:: Material supplied ::

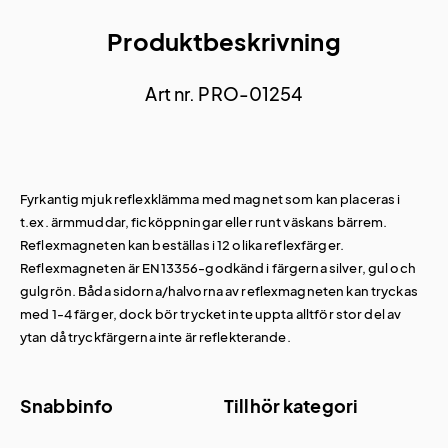
Produktbeskrivning
Art nr. PRO-01254
Fyrkantig mjuk reflexklämma med magnet som kan placeras i
t.ex. ärmmuddar, ficköppningar eller runt väskans bärrem.
Reflexmagneten kan beställas i 12 olika reflexfärger.
Reflexmagneten är EN13356-godkänd i färgerna silver, gul och
gulgrön. Båda sidorna/halvorna av reflexmagneten kan tryckas
med 1-4 färger, dock bör trycket inte uppta alltför stor del av
ytan då tryckfärgerna inte är reflekterande.
Snabbinfo
Tillhör kategori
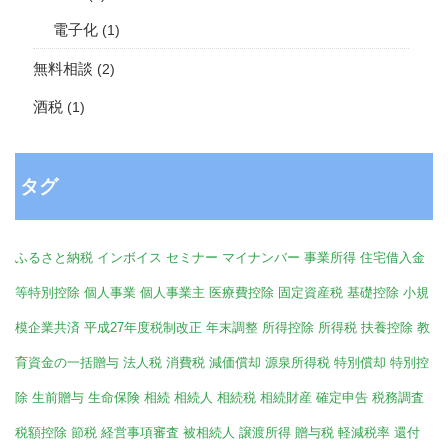
電子化
(1)
無料相談
(2)
酒税
(1)
タグ
ふるさと納税
インボイス
セミナー
マイナンバー
事業所得
住宅借入金
等特別控除
個人事業
個人事業主
医療費控除
固定資産税
基礎控除
小規
模企業共済
平成27年度税制改正
年末調整
所得控除
所得税
扶養控除
教
育資金の一括贈与
法人税
消費税
減価償却
源泉所得税
特別償却
特別控
除
生前贈与
生命保険
相続
相続人
相続税
相続財産
確定申告
税務調査
税額控除
節税
経営事項審査
被相続人
譲渡所得
贈与税
軽減税率
還付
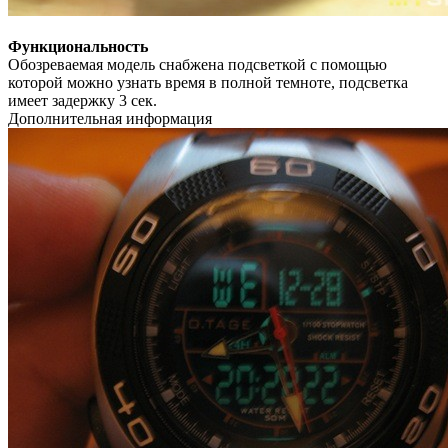
Функциональность
Обозреваемая модель снабжена подсветкой с помощью
которой можно узнать время в полной темноте, подсветка
имеет задержку 3 сек.
Дополнительная информация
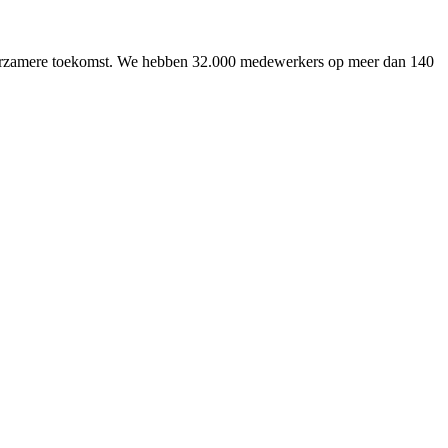
uurzamere toekomst. We hebben 32.000 medewerkers op meer dan 140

:::

Pictures stay out of the copy; please restate every record above exactly.

(Written response)
Produktbeskrivning
Art nr. PRO-01254
Fyrkantig mjuk reflexklämma med magnet som kan placeras i
t.ex. ärmmuddar, ficköppningar eller runt väskans bärrem.
Reflexmagneten kan beställas i 12 olika reflexfärger.
Reflexmagneten är EN13356-godkänd i färgerna silver, gul och
gulgrön. Båda sidorna/halvorna av reflexmagneten kan tryckas
med 1-4 färger, dock bör trycket inte uppta alltför stor del av
ytan då tryckfärgerna inte är reflekterande.
Snabbinfo
Tillhör kategori
電子化
(1)
無料相談
(2)
酒税
(1)
タグ
ふるさと納税
インボイス
セミナー
マイナンバー
事業所得
住宅借入金
等特別控除
個人事業
個人事業主
医療費控除
固定資産税
基礎控除
小規
模企業共済
平成27年度税制改正
年末調整
所得控除
所得税
扶養控除
教
育資金の一括贈与
法人税
消費税
減価償却
源泉所得税
特別償却
特別控
除
生前贈与
生命保険
相続
相続人
相続税
相続財産
確定申告
税務調査
税額控除
節税
経営事項審査
被相続人
譲渡所得
贈与税
軽減税率
還付
Функциональность
Обозреваемая модель снабжена подсветкой с помощью
которой можно узнать время в полной темноте, подсветка
имеет задержку 3 сек.
Дополнительная информация
uurzamere toekomst. We hebben 32.000 medewerkers op meer dan 140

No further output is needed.